-------- Exercise data --------
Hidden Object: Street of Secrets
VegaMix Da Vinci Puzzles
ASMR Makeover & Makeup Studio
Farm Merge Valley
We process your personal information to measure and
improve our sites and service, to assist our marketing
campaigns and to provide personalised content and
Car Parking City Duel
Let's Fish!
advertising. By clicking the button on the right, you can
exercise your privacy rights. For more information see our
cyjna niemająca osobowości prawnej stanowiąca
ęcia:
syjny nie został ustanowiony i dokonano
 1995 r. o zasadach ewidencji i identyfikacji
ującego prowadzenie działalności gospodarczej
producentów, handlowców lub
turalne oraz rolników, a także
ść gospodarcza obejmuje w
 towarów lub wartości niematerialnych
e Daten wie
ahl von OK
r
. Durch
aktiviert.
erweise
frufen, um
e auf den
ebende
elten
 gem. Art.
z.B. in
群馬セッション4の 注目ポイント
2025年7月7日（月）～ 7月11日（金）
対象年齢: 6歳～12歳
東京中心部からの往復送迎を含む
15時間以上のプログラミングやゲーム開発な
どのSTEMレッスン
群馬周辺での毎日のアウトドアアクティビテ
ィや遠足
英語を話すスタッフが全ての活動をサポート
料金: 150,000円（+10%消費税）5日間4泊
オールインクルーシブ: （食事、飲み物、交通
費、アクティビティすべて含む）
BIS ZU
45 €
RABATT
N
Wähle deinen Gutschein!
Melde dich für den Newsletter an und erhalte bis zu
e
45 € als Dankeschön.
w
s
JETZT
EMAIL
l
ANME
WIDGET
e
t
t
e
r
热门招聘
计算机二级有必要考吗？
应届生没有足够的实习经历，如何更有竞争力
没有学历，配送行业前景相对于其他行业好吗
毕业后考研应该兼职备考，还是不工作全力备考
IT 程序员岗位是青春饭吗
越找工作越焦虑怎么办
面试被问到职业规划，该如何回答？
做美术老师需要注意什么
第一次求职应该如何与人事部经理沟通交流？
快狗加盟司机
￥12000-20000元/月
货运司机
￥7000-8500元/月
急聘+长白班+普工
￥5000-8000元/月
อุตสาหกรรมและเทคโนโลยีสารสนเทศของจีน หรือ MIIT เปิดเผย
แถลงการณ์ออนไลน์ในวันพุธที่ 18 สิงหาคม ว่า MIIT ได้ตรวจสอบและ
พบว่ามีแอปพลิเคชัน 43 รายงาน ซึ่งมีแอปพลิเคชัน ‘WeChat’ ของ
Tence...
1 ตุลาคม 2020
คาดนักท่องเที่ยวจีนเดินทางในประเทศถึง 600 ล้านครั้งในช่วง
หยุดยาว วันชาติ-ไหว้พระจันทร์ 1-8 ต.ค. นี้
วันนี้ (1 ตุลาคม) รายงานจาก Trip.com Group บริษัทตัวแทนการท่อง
--------
About this task
Out of the data above, set down the lines from the one with "群馬セッション4の 注目ポイント" to the one with "计算机二级有必要考吗？", both included, exactly as written and with no additions.

Answer section
群馬セッション4の 注目ポイント
2025年7月7日（月）～ 7月11日（金）
対象年齢: 6歳～12歳
東京中心部からの往復送迎を含む
15時間以上のプログラミングやゲーム開発な
どのSTEMレッスン
群馬周辺での毎日のアウトドアアクティビテ
ィや遠足
英語を話すスタッフが全ての活動をサポート
料金: 150,000円（+10%消費税）5日間4泊
オールインクルーシブ: （食事、飲み物、交通
費、アクティビティすべて含む）
BIS ZU
45 €
RABATT
N
Wähle deinen Gutschein!
Melde dich für den Newsletter an und erhalte bis zu
e
45 € als Dankeschön.
w
s
JETZT
EMAIL
l
ANME
WIDGET
e
t
t
e
r
热门招聘
计算机二级有必要考吗？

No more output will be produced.